**PROBLEM REQUIREMENTS:**
Please reproduce the entries below exactly, starting at the first line and ending with the line that holds "Fig. 14 Plots".

------------------------------------

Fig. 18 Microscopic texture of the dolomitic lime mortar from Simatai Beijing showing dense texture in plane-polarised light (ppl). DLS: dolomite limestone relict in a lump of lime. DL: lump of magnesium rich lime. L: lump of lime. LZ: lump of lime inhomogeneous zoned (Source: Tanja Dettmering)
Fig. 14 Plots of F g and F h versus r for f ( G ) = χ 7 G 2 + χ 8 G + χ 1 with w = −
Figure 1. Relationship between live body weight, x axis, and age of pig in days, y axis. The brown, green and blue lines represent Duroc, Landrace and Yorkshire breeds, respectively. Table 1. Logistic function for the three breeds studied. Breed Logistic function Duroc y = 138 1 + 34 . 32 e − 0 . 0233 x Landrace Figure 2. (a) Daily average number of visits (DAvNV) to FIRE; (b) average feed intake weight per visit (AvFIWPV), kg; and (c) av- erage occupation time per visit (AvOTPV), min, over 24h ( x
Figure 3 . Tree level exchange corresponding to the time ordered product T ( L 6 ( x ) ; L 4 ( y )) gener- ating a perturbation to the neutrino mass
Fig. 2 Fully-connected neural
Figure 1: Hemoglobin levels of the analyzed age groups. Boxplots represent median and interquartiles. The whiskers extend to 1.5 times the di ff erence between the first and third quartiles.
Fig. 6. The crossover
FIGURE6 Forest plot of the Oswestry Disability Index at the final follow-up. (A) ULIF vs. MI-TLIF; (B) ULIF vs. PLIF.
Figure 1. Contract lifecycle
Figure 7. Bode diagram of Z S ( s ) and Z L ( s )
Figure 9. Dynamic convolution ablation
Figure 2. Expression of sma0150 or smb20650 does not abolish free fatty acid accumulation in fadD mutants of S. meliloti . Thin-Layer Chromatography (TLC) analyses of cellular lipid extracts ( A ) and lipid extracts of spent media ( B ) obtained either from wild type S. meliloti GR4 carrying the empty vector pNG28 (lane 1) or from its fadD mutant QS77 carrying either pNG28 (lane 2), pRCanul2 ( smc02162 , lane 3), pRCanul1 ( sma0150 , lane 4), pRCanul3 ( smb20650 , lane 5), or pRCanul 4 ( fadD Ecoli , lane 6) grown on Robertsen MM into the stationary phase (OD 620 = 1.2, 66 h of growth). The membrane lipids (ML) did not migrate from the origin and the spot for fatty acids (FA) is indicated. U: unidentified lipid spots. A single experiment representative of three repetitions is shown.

------------------------------------

**RESULT FOR THIS TASK:**
Fig. 18 Microscopic texture of the dolomitic lime mortar from Simatai Beijing showing dense texture in plane-polarised light (ppl). DLS: dolomite limestone relict in a lump of lime. DL: lump of magnesium rich lime. L: lump of lime. LZ: lump of lime inhomogeneous zoned (Source: Tanja Dettmering)
Fig. 14 Plots of F g and F h versus r for f ( G ) = χ 7 G 2 + χ 8 G + χ 1 with w = −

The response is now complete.